■ Problem to work on: Put every line of text in the data below into a numbered list, skipping blank lines. Leave the pictures out of your answer.

■ Data shown:
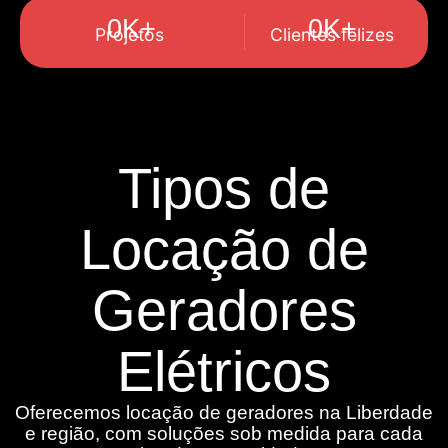
0
K+
0
K+
Projetos
Clientes felizes
Tipos de
Locação de
Geradores
Elétricos
Oferecemos locação de geradores na Liberdade
e região, com soluções sob medida para cada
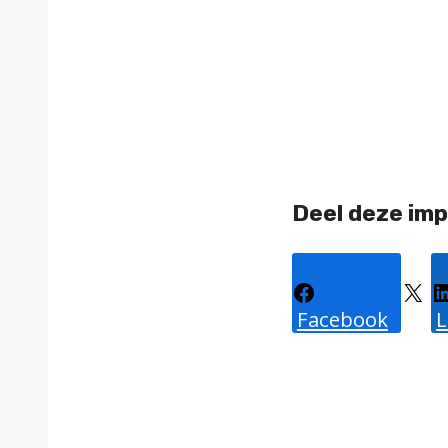
Deel deze imp
Facebook
X
L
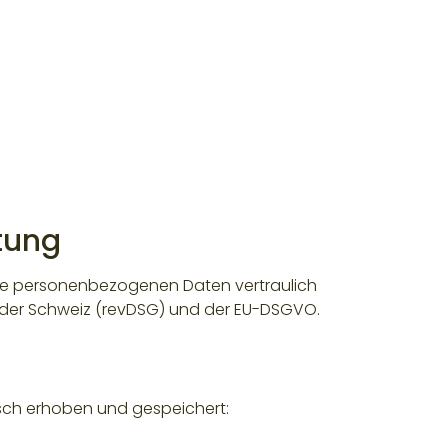
tung
hre personenbezogenen Daten vertraulich
 der Schweiz (revDSG) und der EU-DSGVO.
ch erhoben und gespeichert:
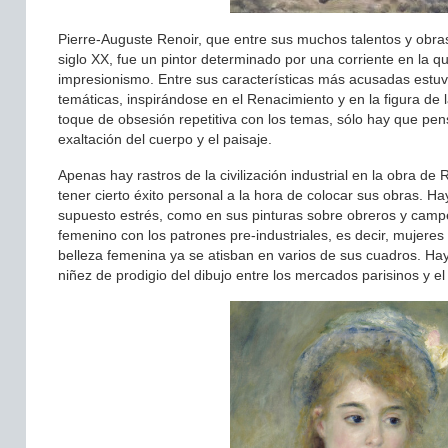
Pierre-Auguste Renoir, que entre sus muchos talentos y obras
siglo XX, fue un pintor determinado por una corriente en la 
impresionismo. Entre sus características más acusadas estuv
temáticas, inspirándose en el Renacimiento y en la figura de 
toque de obsesión repetitiva con los temas, sólo hay que pen
exaltación del cuerpo y el paisaje.
Apenas hay rastros de la civilización industrial en la obra de 
tener cierto éxito personal a la hora de colocar sus obras. 
supuesto estrés, como en sus pinturas sobre obreros y campes
femenino con los patrones pre-industriales, es decir, mujere
belleza femenina ya se atisban en varios de sus cuadros. Hay
niñez de prodigio del dibujo entre los mercados parisinos y e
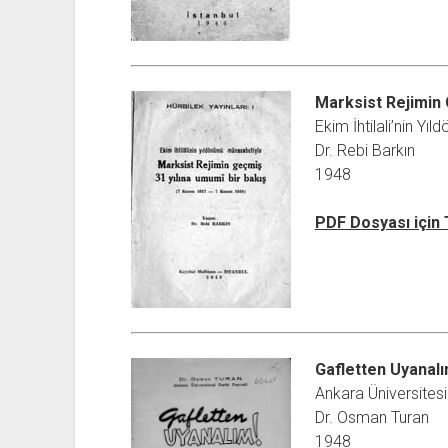
Marksist Rejimin 
Ekim İhtilali’nin Yı
Dr. Rebi Barkın
1948
PDF Dosyası için
Gafletten Uyanal
Ankara Üniversitesi
Dr. Osman Turan
1948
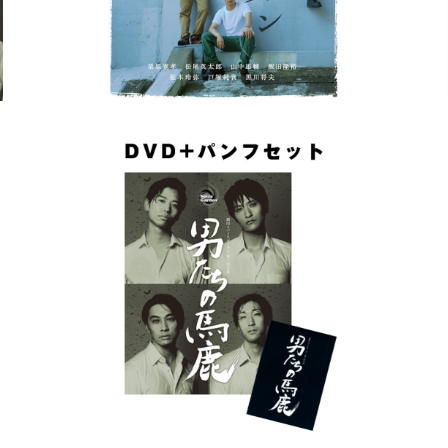
ーカラ
劇団スパイスガーデン第7回公演「男たちの馬
劇団
鹿」DVD＆パンフレットセット
¥3,250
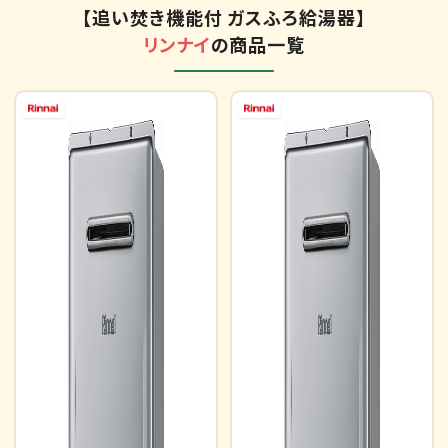
【追い焚き機能付 ガスふろ給湯器】
リンナイ
の商品一覧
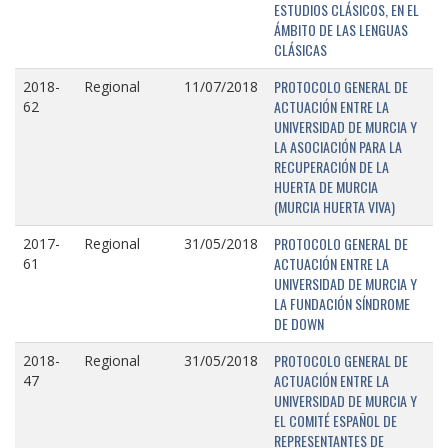
ESTUDIOS CLÁSICOS, EN EL
ÁMBITO DE LAS LENGUAS
CLÁSICAS
PROTOCOLO GENERAL DE
2018-
Regional
11/07/2018
ACTUACIÓN ENTRE LA
62
UNIVERSIDAD DE MURCIA Y
LA ASOCIACIÓN PARA LA
RECUPERACIÓN DE LA
HUERTA DE MURCIA
(MURCIA HUERTA VIVA)
PROTOCOLO GENERAL DE
2017-
Regional
31/05/2018
ACTUACIÓN ENTRE LA
61
UNIVERSIDAD DE MURCIA Y
LA FUNDACIÓN SÍNDROME
DE DOWN
PROTOCOLO GENERAL DE
2018-
Regional
31/05/2018
ACTUACIÓN ENTRE LA
47
UNIVERSIDAD DE MURCIA Y
EL COMITÉ ESPAÑOL DE
REPRESENTANTES DE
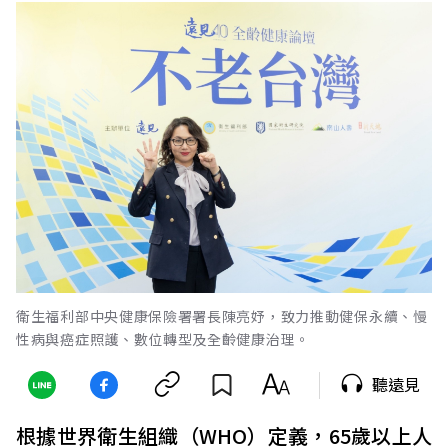
衛生福利部中央健康保險署署長陳亮妤，致力推動健保永續、慢
性病與癌症照護、數位轉型及全齡健康治理。
聽遠見
根據世界衛生組織（WHO）定義，65歲以上人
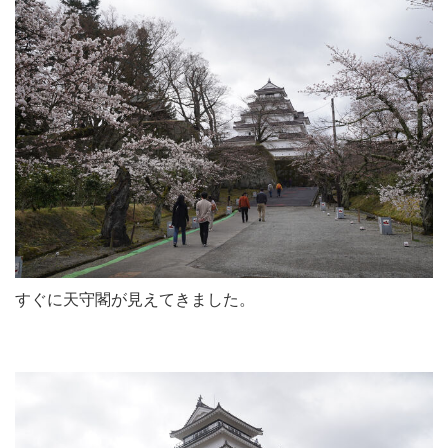
すぐに天守閣が見えてきました。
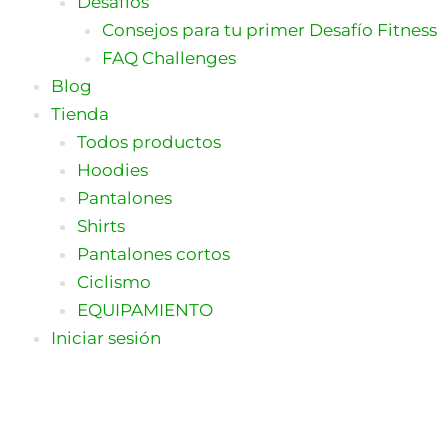
Desafíos
Consejos para tu primer Desafío Fitness
FAQ Challenges
Blog
Tienda
Todos productos
Hoodies
Pantalones
Shirts
Pantalones cortos
Ciclismo
EQUIPAMIENTO
Iniciar sesión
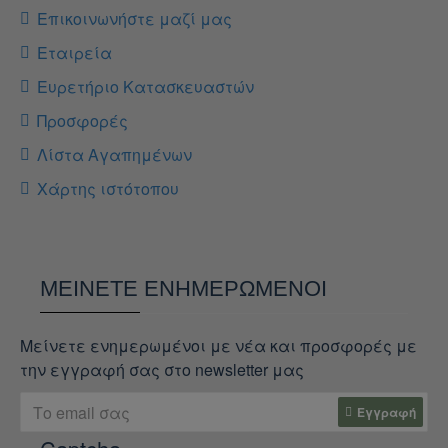
Επικοινωνήστε μαζί μας
Εταιρεία
Ευρετήριο Κατασκευαστών
Προσφορές
Λίστα Αγαπημένων
Χάρτης ιστότοπου
ΜΕΊΝΕΤΕ ΕΝΗΜΕΡΩΜΈΝΟΙ
Μείνετε ενημερωμένοι με νέα και προσφορές με
την εγγραφή σας στο newsletter μας
Εγγραφή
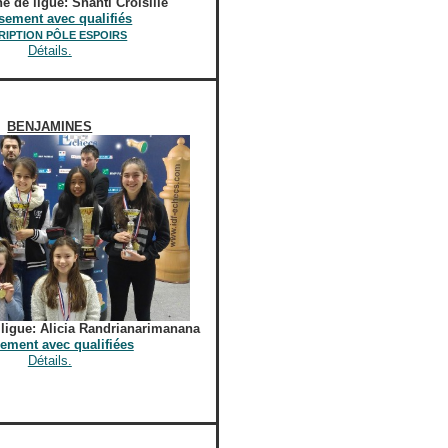
 de ligue: Shanti Croisille
sement avec qualifiés
RIPTION PÔLE ESPOIRS
Détails.
BENJAMINES
ligue:
Alicia Randrianarimanana
ement avec qualifiées
Détails.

■ Response area:
1. 0
2. K+
3. 0
4. K+
5. Projetos
6. Clientes felizes
7. Tipos de
8. Locação de
9. Geradores
10. Elétricos
11. Oferecemos locação de geradores na Liberdade
12. e região, com soluções sob medida para cada
13. Deel deze imp
14. Facebook
15. X
16. L
17. tung
18. hre personenbezogenen Daten vertraulich
19.  der Schweiz (revDSG) und der EU-DSGVO.
20. ch erhoben und gespeichert:
21. Pierre-Auguste Renoir, que entre sus muchos talentos y obras
22. siglo XX, fue un pintor determinado por una corriente en la 
23. impresionismo. Entre sus características más acusadas estuv
24. temáticas, inspirándose en el Renacimiento y en la figura de 
25. toque de obsesión repetitiva con los temas, sólo hay que pen
26. exaltación del cuerpo y el paisaje.
27. Apenas hay rastros de la civilización industrial en la obra de 
28. tener cierto éxito personal a la hora de colocar sus obras. 
29. supuesto estrés, como en sus pinturas sobre obreros y campes
30. femenino con los patrones pre-industriales, es decir, mujere
31. belleza femenina ya se atisban en varios de sus cuadros. Hay
32. niñez de prodigio del dibujo entre los mercados parisinos y e
33. Marksist Rejimin 
34. Ekim İhtilali’nin Yı
35. Dr. Rebi Barkın
36. 1948
37. PDF Dosyası için
38. Gafletten Uyanal
39. Ankara Üniversitesi
40. Dr. Osman Turan
41. 1948
42. ーカラ
43. 劇団スパイスガーデン第7回公演「男たちの馬
44. 劇団
45. 鹿」DVD＆パンフレットセット
46. ¥3,250
47. 【追い焚き機能付 ガスふろ給湯器】
48. リンナイ
49. の商品一覧
50. ESTUDIOS CLÁSICOS, EN EL
51. ÁMBITO DE LAS LENGUAS
52. CLÁSICAS
53. PROTOCOLO GENERAL DE
54. 2018-
55. Regional
56. 11/07/2018
57. ACTUACIÓN ENTRE LA
58. 62
59. UNIVERSIDAD DE MURCIA Y
60. LA ASOCIACIÓN PARA LA
61. RECUPERACIÓN DE LA
62. HUERTA DE MURCIA
63. (MURCIA HUERTA VIVA)
64. PROTOCOLO GENERAL DE
65. 2017-
66. Regional
67. 31/05/2018
68. ACTUACIÓN ENTRE LA
69. 61
70. UNIVERSIDAD DE MURCIA Y
71. LA FUNDACIÓN SÍNDROME
72. DE DOWN
73. PROTOCOLO GENERAL DE
74. 2018-
75. Regional
76. 31/05/2018
77. ACTUACIÓN ENTRE LA
78. 47
79. UNIVERSIDAD DE MURCIA Y
80. EL COMITÉ ESPAÑOL DE
81. REPRESENTANTES DE
82. 衛生福利部中央健康保險署署長陳亮妤，致力推動健保永續、慢
83. 性病與癌症照護、數位轉型及全齡健康治理。
84. 聽遠見
85. 根據世界衛生組織（WHO）定義，65歲以上人
86. すぐに天守閣が見えてきました。
87. Desafíos
88. Consejos para tu primer Desafío Fitness
89. FAQ Challenges
90. Blog
91. Tienda
92. Todos productos
93. Hoodies
94. Pantalones
95. Shirts
96. Pantalones cortos
97. Ciclismo
98. EQUIPAMIENTO
99. Iniciar sesión
100. Επικοινωνήστε μαζί μας
101. Εταιρεία
102. Ευρετήριο Κατασκευαστών
103. Προσφορές
104. Λίστα Αγαπημένων
105. Χάρτης ιστότοπου
106. ΜΕΊΝΕΤΕ ΕΝΗΜΕΡΩΜΈΝΟΙ
107. Μείνετε ενημερωμένοι με νέα και προσφορές με
108. την εγγραφή σας στο newsletter μας
109. Εγγραφή
110.  de ligue: Shanti Croisille
111. sement avec qualifiés
112. RIPTION PÔLE ESPOIRS
113. Détails.
114. BENJAMINES
115. ligue:
116. Alicia Randrianarimanana
117. ement avec qualifiées
118. Détails.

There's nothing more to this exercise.